Jul 23 2008
Newly developed software will help to allay patients' fears about who has access to their confidential data. Research published today in the open access journal BMC Medical Informatics and Decision Making describes a computer program capable of deleting details from medical records which may identify patients, while leaving important medical information intact.
Patient records that are to be shared within the research community must have any identifying information removed. Manual removal of identifying information is prohibitively expensive and time consuming. Considerable research by many investigators has focussed on developing automated techniques for "de-identifying" medical records. A team from the Massachusetts Institute of Technology (MIT) funded by the National Institutes of Health (NIH) aimed to solve this problem, pointing out that: "Text-based patient medical records are a vital resource in research. The expense of manual de-identification, coupled with the fact that it is time-consuming and prone to error, necessitates automatic methods for large-scale de-identification."

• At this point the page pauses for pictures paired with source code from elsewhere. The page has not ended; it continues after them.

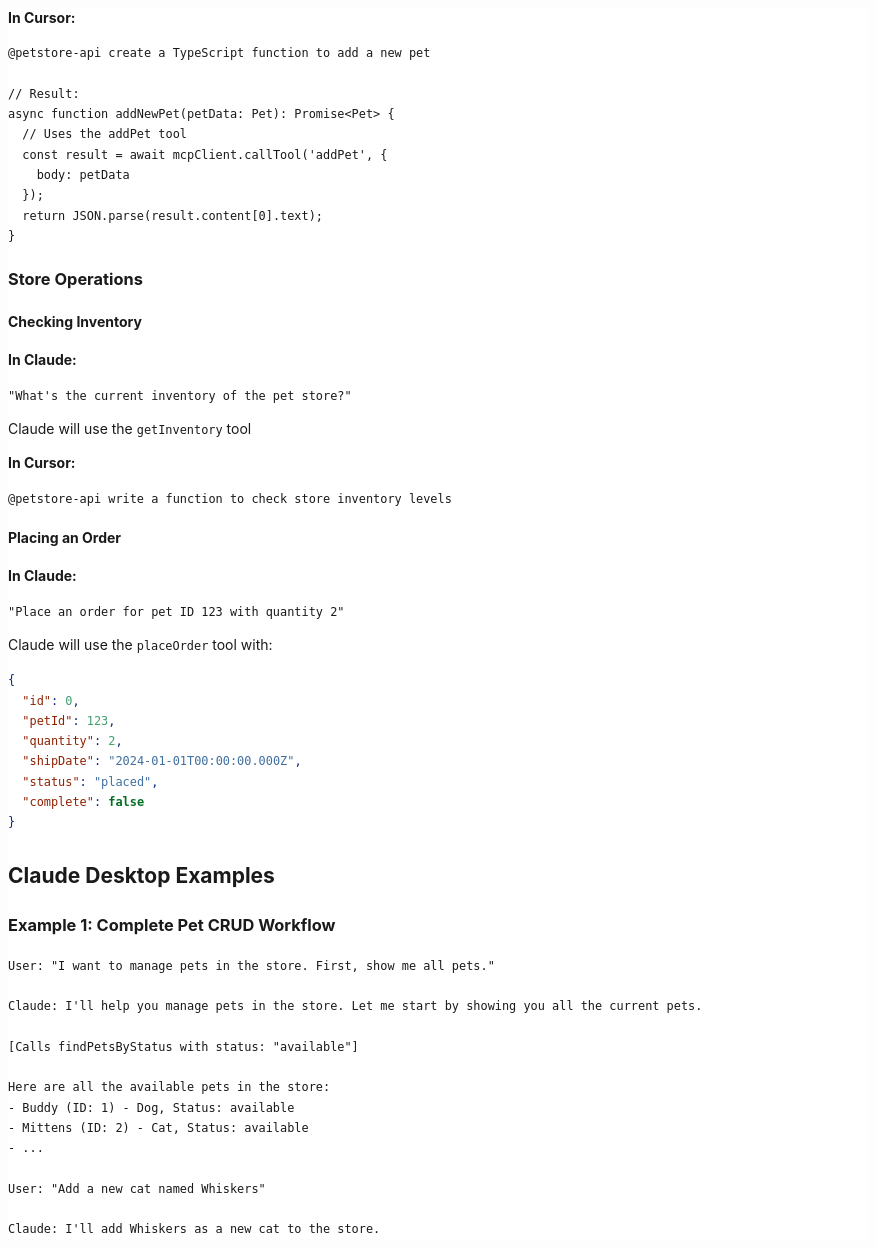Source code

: **In Cursor:**
```
@petstore-api create a TypeScript function to add a new pet

// Result:
async function addNewPet(petData: Pet): Promise<Pet> {
  // Uses the addPet tool
  const result = await mcpClient.callTool('addPet', {
    body: petData
  });
  return JSON.parse(result.content[0].text);
}
```

### Store Operations

#### Checking Inventory

**In Claude:**
```
"What's the current inventory of the pet store?"
```
Claude will use the `getInventory` tool

**In Cursor:**
```
@petstore-api write a function to check store inventory levels
```

#### Placing an Order

**In Claude:**
```
"Place an order for pet ID 123 with quantity 2"
```

Claude will use the `placeOrder` tool with:
```json
{
  "id": 0,
  "petId": 123,
  "quantity": 2,
  "shipDate": "2024-01-01T00:00:00.000Z",
  "status": "placed",
  "complete": false
}
```

## Claude Desktop Examples

### Example 1: Complete Pet CRUD Workflow

```
User: "I want to manage pets in the store. First, show me all pets."

Claude: I'll help you manage pets in the store. Let me start by showing you all the current pets.

[Calls findPetsByStatus with status: "available"]

Here are all the available pets in the store:
- Buddy (ID: 1) - Dog, Status: available
- Mittens (ID: 2) - Cat, Status: available
- ...

User: "Add a new cat named Whiskers"

Claude: I'll add Whiskers as a new cat to the store.
```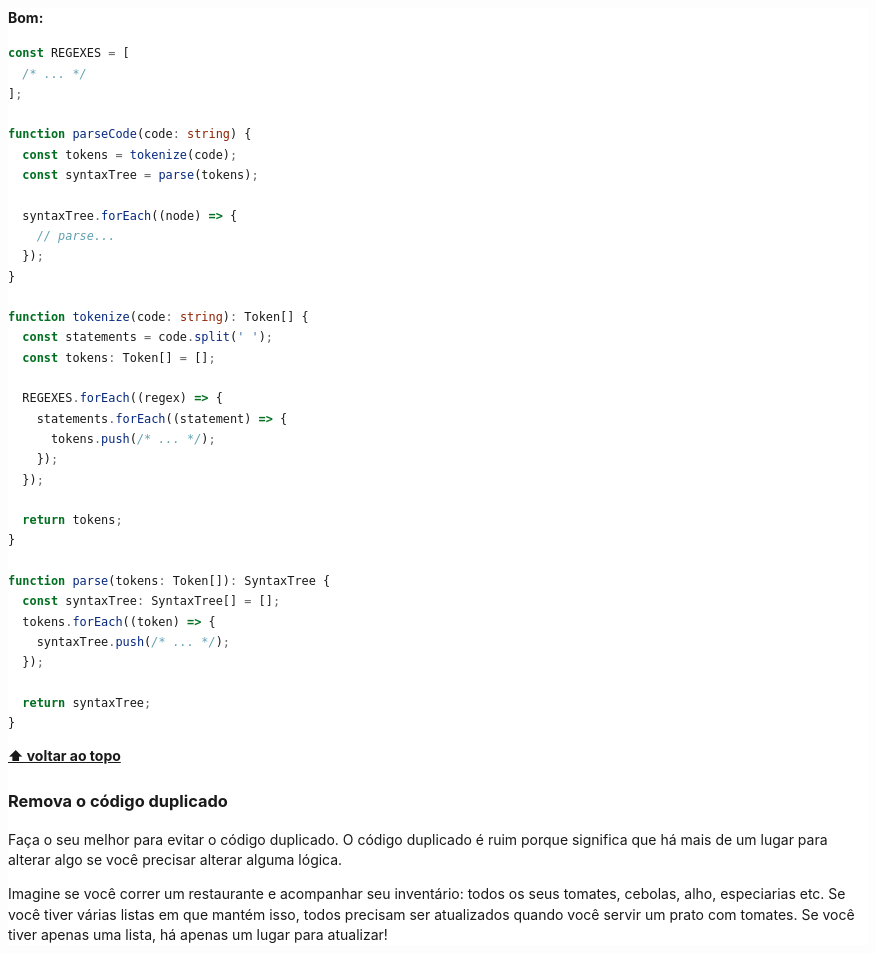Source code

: **Bom:**

```ts
const REGEXES = [
  /* ... */
];

function parseCode(code: string) {
  const tokens = tokenize(code);
  const syntaxTree = parse(tokens);

  syntaxTree.forEach((node) => {
    // parse...
  });
}

function tokenize(code: string): Token[] {
  const statements = code.split(' ');
  const tokens: Token[] = [];

  REGEXES.forEach((regex) => {
    statements.forEach((statement) => {
      tokens.push(/* ... */);
    });
  });

  return tokens;
}

function parse(tokens: Token[]): SyntaxTree {
  const syntaxTree: SyntaxTree[] = [];
  tokens.forEach((token) => {
    syntaxTree.push(/* ... */);
  });

  return syntaxTree;
}
```

**[⬆ voltar ao topo](#indice)**

### Remova o código duplicado

Faça o seu melhor para evitar o código duplicado.
O código duplicado é ruim porque significa que há mais de um lugar para alterar algo se você precisar alterar alguma lógica.

Imagine se você correr um restaurante e acompanhar seu inventário: todos os seus tomates, cebolas, alho, especiarias etc.
Se você tiver várias listas em que mantém isso, todos precisam ser atualizados quando você servir um prato com tomates.
Se você tiver apenas uma lista, há apenas um lugar para atualizar!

The MIT team tested their censoring software on a meticulously hand-annotated database of 1836 nursing notes (a total of 296,400 words). According to the authors, "The software successfully deleted more than 94% of the confidential information, while wrongly deleting only 0.2% of the useful content. This is significantly better than one expert working alone, at least as good as two trained medical professionals checking each other's work and many, many times faster than either."
The MIT team is also providing access to the fully-scrubbed annotated data together with the software to allow others to improve their systems, and to allow the software to be adapted to other data types that may exhibit different qualities.